April - 2009 - issue > Technology

Mobile Phones The Convergent Device for Ubiquitous Computing

Sankalp Saxena
Wednesday, April 1, 2009
Sankalp Saxena
Mobile phones have rapidly become an essential and integral part of our daily lives. We feel as if a part of us is missing if we forgetfully leave our mobile phones at home – so much so that many times we go back to retrieve this pint sized gadget in order to make ourselves ‘complete’ again! No other technology has, so quickly and pervasively, become an integral part of our ‘being’ in the last decade or the preceding years. Approximately 4 billion people today are touched by a cell signal, and cell phone penetration has exceeded 2 billion connections globally. It continues to grow at a mind-boggling speed. This revolution is very apparent in India itself as we add approximately 15 million new connections a month! Gone, thankfully, are the days where one would submit the application for a telephone and wait, wait, wait, and wait (you get the point) for over a year for the connection and the telephone department personnel to come and install the landline instrument at the carefully selected spot in your house! Prasad batoo – phone ka connection mil gayaa!!
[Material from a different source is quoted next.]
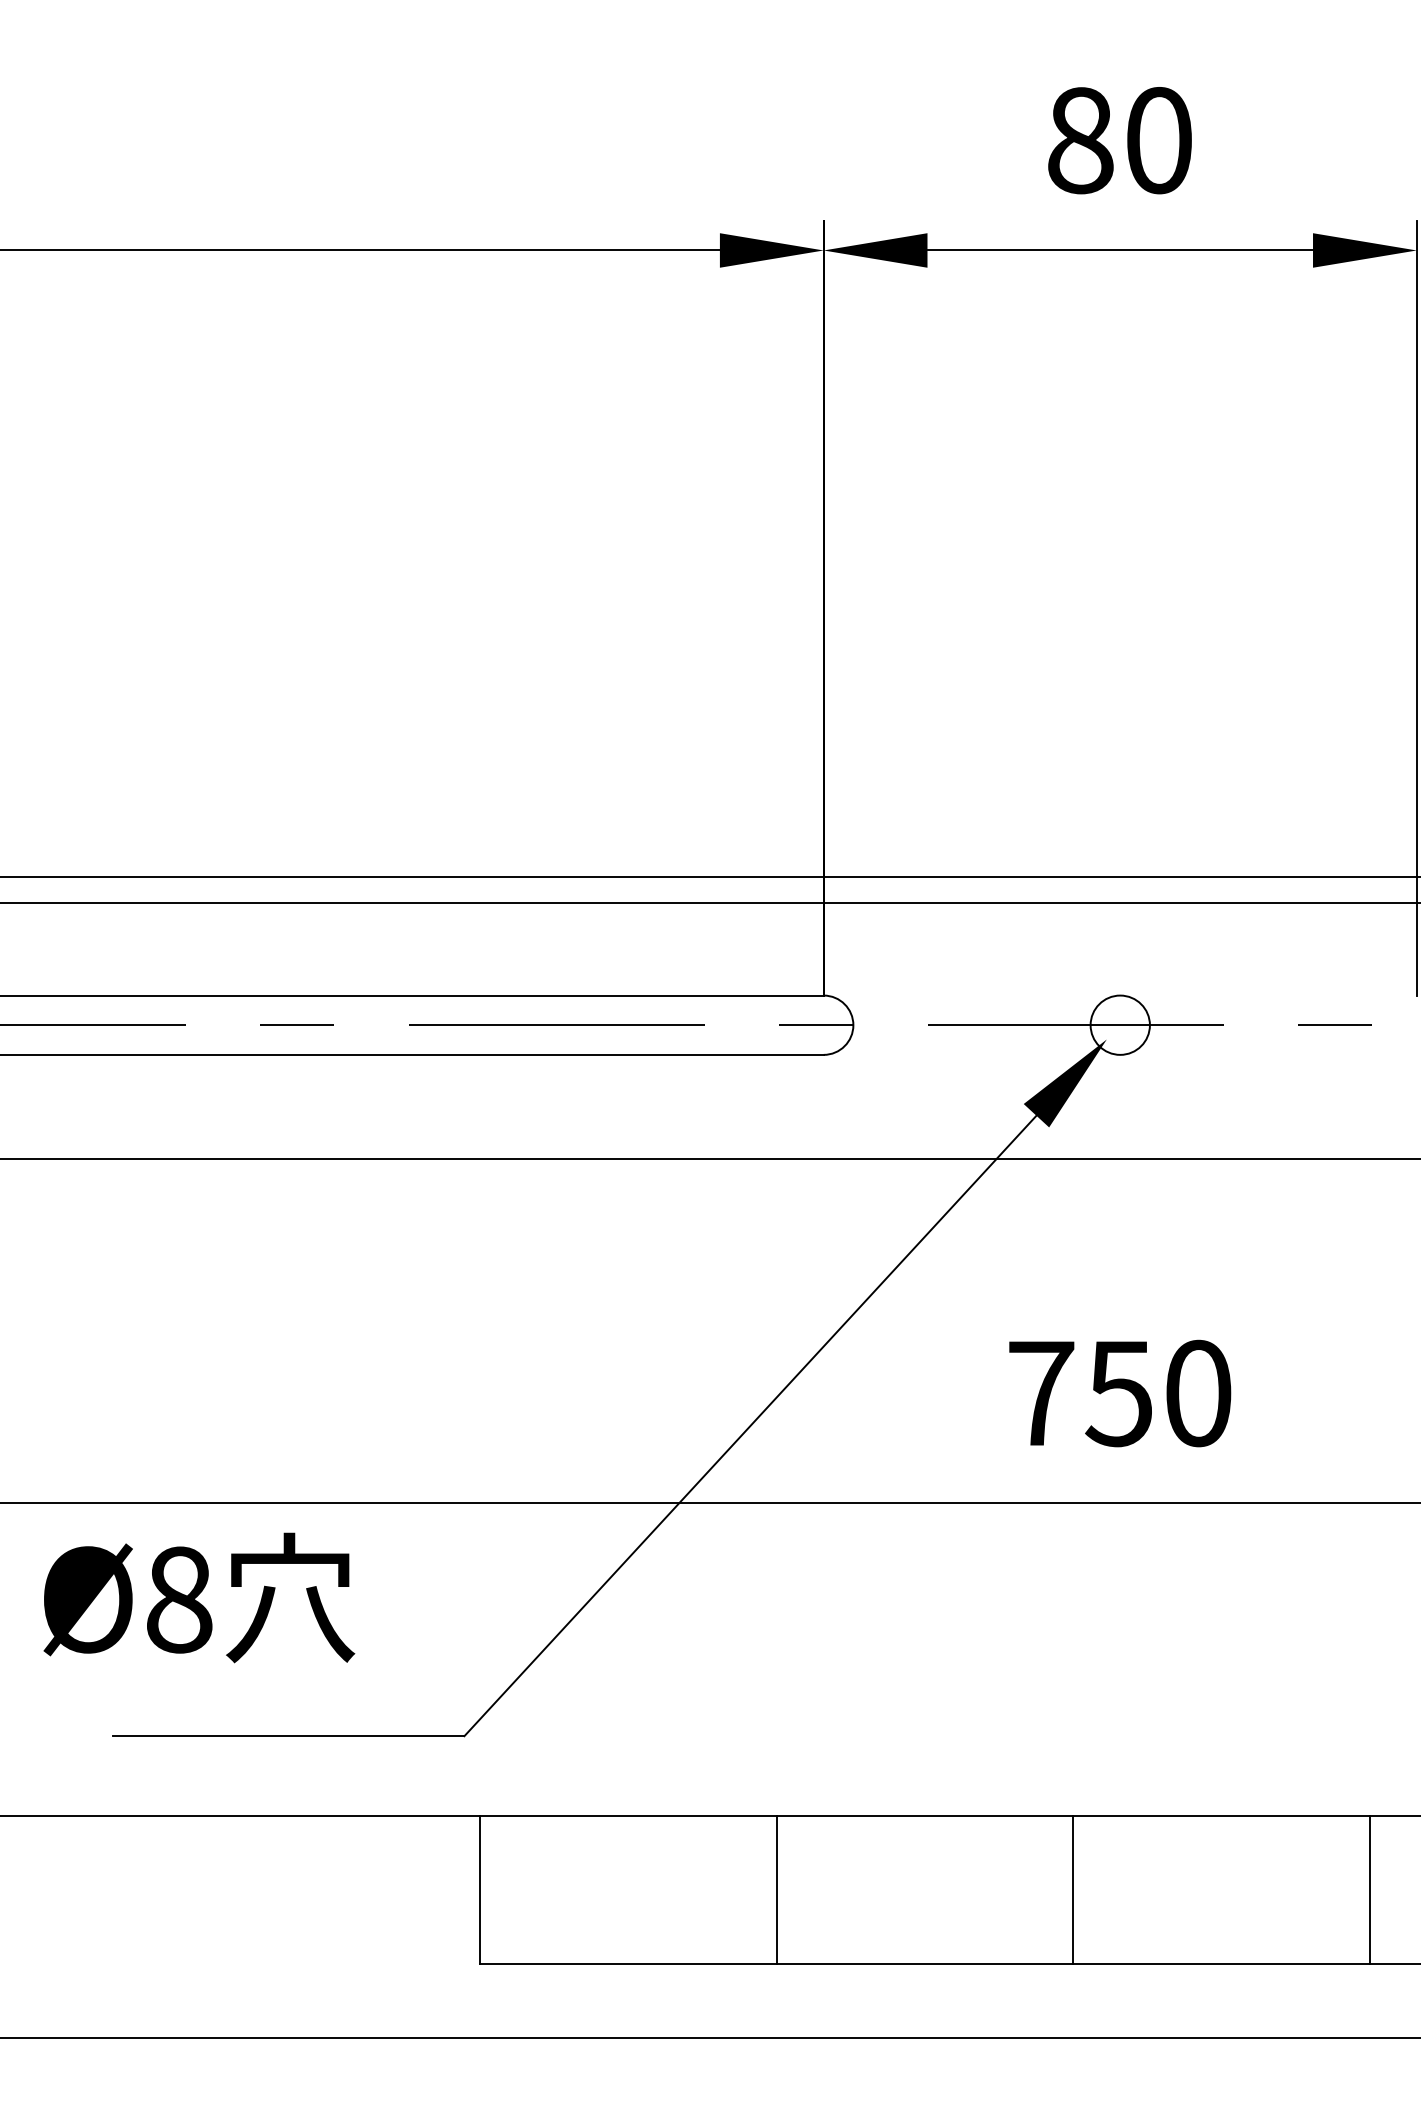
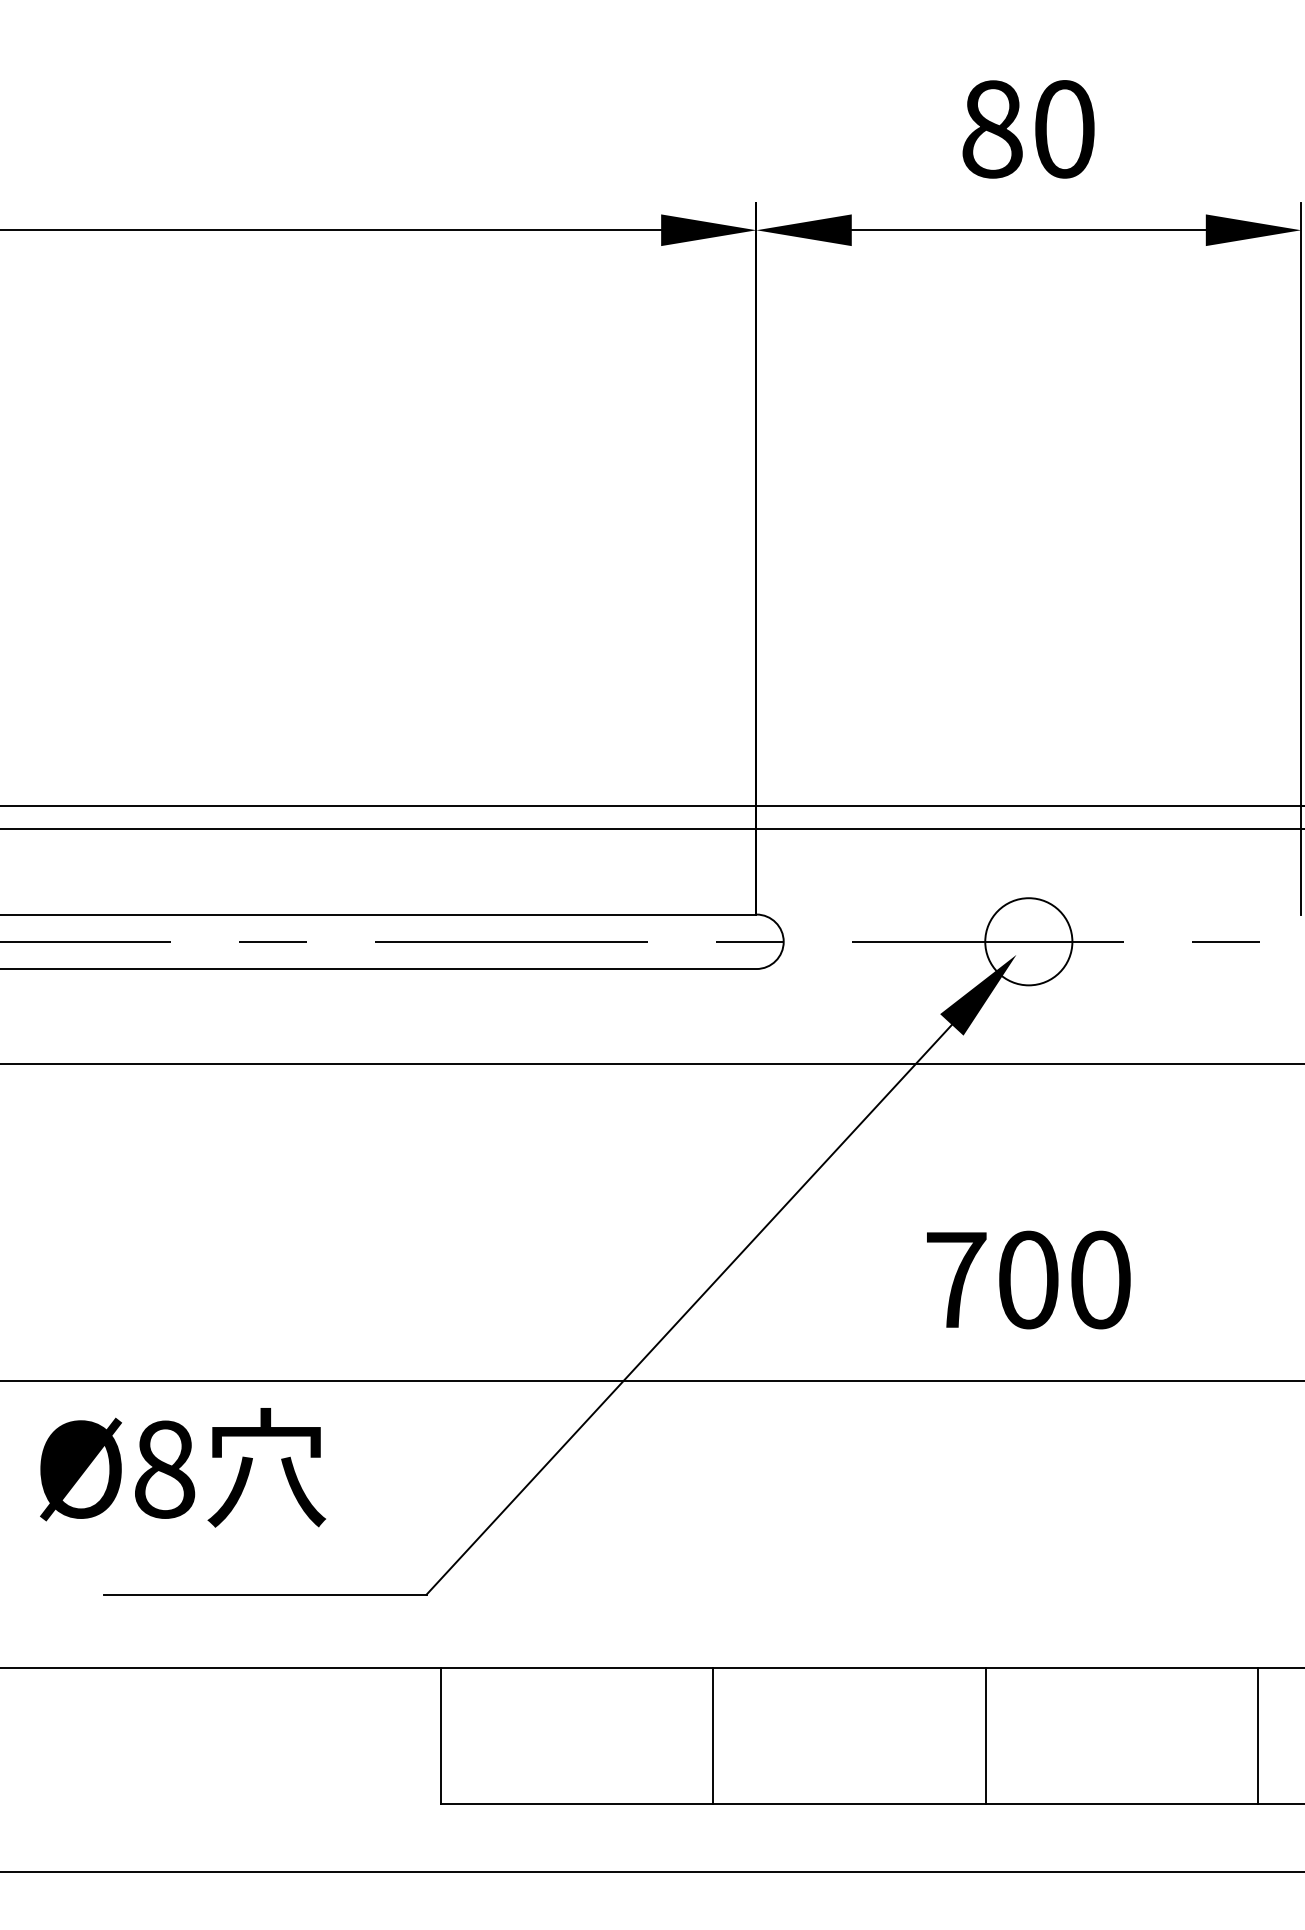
circle: (1119, 1024) -> (1028, 941), size x1.6
text: (1118, 1393) -> (1027, 1280), 750 -> 700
An often-asked question is where is all this headed? Captured below are my thoughts on what direction the mobile movement might take in the years ahead. I am not by any means an expert, pundit, or guru, but instead I am simply an avid user of this technology medium as well as an avid developer of mobile-centric applets, which push the envelope further on what we can do with our pint sized gadgets.

For starters, we are about to witness the birth of our Global Mobile Identities (GMIs), as the paradigm of number portability will extend well beyond a given geography and telco combination. Our GMIs will be as ubiquitous as our email IDs are today, and the concept of ‘changing’ our mobile numbers based on what country or city we presently live in will (and needs to) become obsolete. Our GMIs, each of which is as unique as our phone numbers are today, will move with us as we shift from one town to another or from one country to another. Furthermore, our GMIs need not be numerically indexed and can be a combination of both alphanumeric characters – as is the case with our email IDs. Ultimately our email IDs and our GMIs can plausibly converge into one, and based on the medium by which a user is initiating a communication request – he or she can select whether it should be a voice call, an email, or simply an SMS. The telco provider with whom we provision our service in the new location will simply register our GMI in his service registry and we will never have to give out a new phone number to our friends again! Cellular networks will continue to be intelligent enough to ensure billing engines calculate call charges based on our GMI roaming patterns.

The next paradigm shift that will take place will be indexed to the widespread provisioning of high-speed over-the-air (OTA) networks – like WiMax, 3G, and 4G. Mobile phone usage will no longer be ‘bucketed’ into voice or data buckets with a host of confusing monthly plans or access costs. Instead, plans will converge into one single digital data bucket. Monthly service provisioning will be linked to plans sold around total data usage per month. We will buy 1GB or 10 GB or Unlimited plans per month from telcos and will consume this across voice, value added services, mp3 downloads, mobile TV, network games, and so on. As ultimately all provisioned services on mobile devices are nothing more than digital bits and bytes being moved to and from your device. The digital nature of mobile services will blur the divide between a simple voice call and a multi-player network game being played by five friends across five countries. The move to convergent billing on total data used per month will also provide significant revenue upside for the telcos, as they will see ARPU increase exponentially. Without such a catalyst telcos, understandably, might not want to move in the digital bucket direction.

The widespread integration of GPS chipsets along with significantly improved digital mapping information will vastly improve the usability and adoption of location based services. Imagine landing in Paris and using your mobile phone to locate directions to the Louvre and then to a fabulous Indian restaurant for dinner in the evening – all from wherever you happen to be in the city at that moment. Else, imagine visiting San Francisco for the first time and meeting your friend at a nice restaurant ‘somewhere’ in the vicinity of Pier 39 and receiving step-by-step directions to the location of your friend’s phone. This would of course be based on his or her accepting your mobile request to provide your phone with their location – somewhat akin to pairing two devices via Bluetooth but getting well beyond a 10 m radius. Paper maps, in which we have to first find a common point of reference to start charting directions, might be driven to obsolescence faster than we imagine.